When I first heard of trans people and, some years later, gender dysphoria, it was only talked about in terms of needing to be the very opposite of whatever gender you got assigned at birth. All I could think of was… when are we going to escape gender by abolishing it altogether for everyone? All of my thoughts were so far from practical reality – I can look back now and see that I was relying on the coping mechanism of not thinking about real life in general – and certainly not my own.
When I first heard of nonbinary, did I have a eureka moment? Nope. Back then I was so dismissive of gender as a whole that I immediately thought of nonbinary as just another layer of nonsense poured on top of the existing oppressive nonsense!
So, what got me asking the right questions? When I started reading asexuality blogs (largely by accident at the age of… wait for it… 38) many of my favourite ace bloggers also turned out to be nonbinary. They wrote about their experiences of discovering, living and presenting their gender – which taught me so much more than any dictionary definitions had ever done. I became amazed and horrified by an idea that was entirely new and alien to me: that it was the norm to want the gender you were assigned at birth, not just quietly put up with it and make the best of a rotten job! It was time to look for ways to escape from all that.
Slowly I started to explore the possibilities – growing my hair long again, changing my clothes… Changing my pronouns and official gender details wherever possible (and it needs to be made possible everywhere – there’s still a long way to go!)… For once, this theory person just had to learn by doing. Doing, in fact, many things I had always wanted without quite knowing why. Doing for real some things I’d briefly tried out when I was younger but not managed to integrate into my way of life because I hadn’t been ready to fight alone against the world for those freedoms. Discovering that some of my old ideas of myself and my gender, were not true or helpful but were merely those coping mechanisms I mentioned earlier. That others had been assuming my experience of gender was like theirs, and I’d been assuming their experiences of gender were a bit like mine – and we were all spectacularly wrong!
I was able to start moving away from the harm caused by those past assumptions.
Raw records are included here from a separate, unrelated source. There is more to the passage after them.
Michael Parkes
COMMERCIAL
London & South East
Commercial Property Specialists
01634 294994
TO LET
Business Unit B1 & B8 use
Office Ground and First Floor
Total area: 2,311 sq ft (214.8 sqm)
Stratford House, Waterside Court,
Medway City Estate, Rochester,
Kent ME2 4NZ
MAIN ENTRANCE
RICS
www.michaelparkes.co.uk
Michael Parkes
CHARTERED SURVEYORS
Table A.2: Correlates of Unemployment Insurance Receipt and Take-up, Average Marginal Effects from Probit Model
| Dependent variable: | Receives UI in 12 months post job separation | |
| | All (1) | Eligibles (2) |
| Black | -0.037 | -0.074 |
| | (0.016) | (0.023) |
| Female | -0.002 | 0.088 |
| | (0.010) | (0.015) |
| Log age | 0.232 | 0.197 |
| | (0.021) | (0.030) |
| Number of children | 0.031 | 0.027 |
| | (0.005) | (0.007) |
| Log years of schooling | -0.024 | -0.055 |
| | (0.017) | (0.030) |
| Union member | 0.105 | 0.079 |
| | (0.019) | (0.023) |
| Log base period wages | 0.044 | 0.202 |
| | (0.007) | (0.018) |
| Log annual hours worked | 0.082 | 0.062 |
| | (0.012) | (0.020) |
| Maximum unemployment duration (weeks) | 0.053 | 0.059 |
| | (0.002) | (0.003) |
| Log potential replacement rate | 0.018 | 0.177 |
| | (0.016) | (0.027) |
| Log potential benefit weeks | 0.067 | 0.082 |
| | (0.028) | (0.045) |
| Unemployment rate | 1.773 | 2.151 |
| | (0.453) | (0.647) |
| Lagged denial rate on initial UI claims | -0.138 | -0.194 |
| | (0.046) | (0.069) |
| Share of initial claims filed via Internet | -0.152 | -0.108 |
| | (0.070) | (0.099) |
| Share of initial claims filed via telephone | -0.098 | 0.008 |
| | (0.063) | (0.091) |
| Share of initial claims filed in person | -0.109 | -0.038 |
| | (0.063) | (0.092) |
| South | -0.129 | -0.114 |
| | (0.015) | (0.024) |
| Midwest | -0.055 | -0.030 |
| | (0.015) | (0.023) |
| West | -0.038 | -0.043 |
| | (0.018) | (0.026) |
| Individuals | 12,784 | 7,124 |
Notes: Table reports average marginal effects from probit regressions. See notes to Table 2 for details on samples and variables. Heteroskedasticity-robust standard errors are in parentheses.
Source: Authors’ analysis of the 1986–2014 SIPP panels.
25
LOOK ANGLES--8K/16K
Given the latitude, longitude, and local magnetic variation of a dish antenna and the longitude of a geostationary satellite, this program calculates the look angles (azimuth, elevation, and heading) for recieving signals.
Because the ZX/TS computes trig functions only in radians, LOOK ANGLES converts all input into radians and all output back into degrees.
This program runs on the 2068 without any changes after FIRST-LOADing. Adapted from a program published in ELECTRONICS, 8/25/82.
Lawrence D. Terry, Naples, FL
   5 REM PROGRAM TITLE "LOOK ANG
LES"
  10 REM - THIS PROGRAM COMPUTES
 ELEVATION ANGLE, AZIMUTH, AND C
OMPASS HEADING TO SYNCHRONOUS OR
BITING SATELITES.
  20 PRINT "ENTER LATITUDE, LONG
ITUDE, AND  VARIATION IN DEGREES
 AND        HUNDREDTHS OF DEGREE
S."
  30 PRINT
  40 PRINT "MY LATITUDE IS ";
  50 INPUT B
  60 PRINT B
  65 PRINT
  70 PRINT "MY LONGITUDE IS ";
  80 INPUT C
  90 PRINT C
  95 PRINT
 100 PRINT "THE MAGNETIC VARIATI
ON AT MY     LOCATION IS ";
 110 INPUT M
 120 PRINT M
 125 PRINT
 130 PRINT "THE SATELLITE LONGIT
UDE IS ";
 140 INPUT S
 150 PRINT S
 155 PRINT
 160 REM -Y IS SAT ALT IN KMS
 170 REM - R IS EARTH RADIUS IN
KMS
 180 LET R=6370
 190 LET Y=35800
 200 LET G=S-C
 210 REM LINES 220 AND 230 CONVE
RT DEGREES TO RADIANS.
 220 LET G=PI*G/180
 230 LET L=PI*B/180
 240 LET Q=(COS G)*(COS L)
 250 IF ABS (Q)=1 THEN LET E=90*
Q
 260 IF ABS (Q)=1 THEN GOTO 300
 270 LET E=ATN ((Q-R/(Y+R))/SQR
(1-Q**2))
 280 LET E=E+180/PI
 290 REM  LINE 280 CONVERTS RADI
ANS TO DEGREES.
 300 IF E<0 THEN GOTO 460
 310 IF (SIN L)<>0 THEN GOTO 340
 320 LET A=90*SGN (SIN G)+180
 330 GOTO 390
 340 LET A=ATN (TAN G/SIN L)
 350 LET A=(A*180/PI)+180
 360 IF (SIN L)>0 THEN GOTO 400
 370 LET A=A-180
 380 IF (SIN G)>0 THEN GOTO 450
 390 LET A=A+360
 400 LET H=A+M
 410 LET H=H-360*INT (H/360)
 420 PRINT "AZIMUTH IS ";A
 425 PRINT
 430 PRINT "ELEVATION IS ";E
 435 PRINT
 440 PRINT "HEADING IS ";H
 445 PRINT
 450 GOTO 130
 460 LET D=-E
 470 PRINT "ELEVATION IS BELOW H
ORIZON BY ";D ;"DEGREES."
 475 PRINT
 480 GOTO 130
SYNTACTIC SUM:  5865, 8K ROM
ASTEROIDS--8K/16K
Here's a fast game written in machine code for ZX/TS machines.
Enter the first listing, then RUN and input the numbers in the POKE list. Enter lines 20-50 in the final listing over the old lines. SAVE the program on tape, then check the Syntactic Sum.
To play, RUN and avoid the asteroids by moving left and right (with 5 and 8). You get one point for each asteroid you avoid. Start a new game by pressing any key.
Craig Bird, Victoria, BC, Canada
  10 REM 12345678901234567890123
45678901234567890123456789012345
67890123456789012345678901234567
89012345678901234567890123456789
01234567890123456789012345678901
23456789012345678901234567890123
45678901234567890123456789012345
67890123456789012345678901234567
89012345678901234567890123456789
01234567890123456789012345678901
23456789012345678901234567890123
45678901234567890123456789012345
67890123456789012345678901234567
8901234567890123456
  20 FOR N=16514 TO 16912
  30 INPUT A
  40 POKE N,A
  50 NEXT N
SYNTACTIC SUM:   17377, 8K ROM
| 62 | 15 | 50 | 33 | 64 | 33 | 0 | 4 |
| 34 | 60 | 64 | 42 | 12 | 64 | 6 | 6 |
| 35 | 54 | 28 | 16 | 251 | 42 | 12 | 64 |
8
Being the real me and taking pleasure in it – in ways I had never known a person could. How can you desire an experience that you have no idea even exists? For the first time ever, I could have conversations about gender without feeling alienated by the mere idea of its existence. Instead of being surprised and disappointed each time I heard a cisgender person saying they were actually happy with their assigned gender – which used to feel to me like they were letting the side down – I could now see how their viewpoint was different from mine and respect it. I could knowingly meet other nonbinary people and feel kinship over gender experiences that I now knew we shared.
Pride is about being our true selves – a process that depends on discovering our true selves. To do that we have to defeat ignorance. To listen to each other’s stories with openness and acceptance from as soon as we’re old enough to know what a story is. To work towards a world where we’re safe telling our own stories and free to change our lives with whatever we learn from each others’. I’ve only told one story here, but if I had heard many more different ones when I was younger, I would have been able to look for my place among them. Doing that as a middle-aged adult has been a very different experience although I’m so glad I’ve got there at last!
I am not a man or a woman. I am so not a man or a woman, that the word nonbinary doesn’t even quite go far enough. I am agender. I’ve even got the hat to prove it!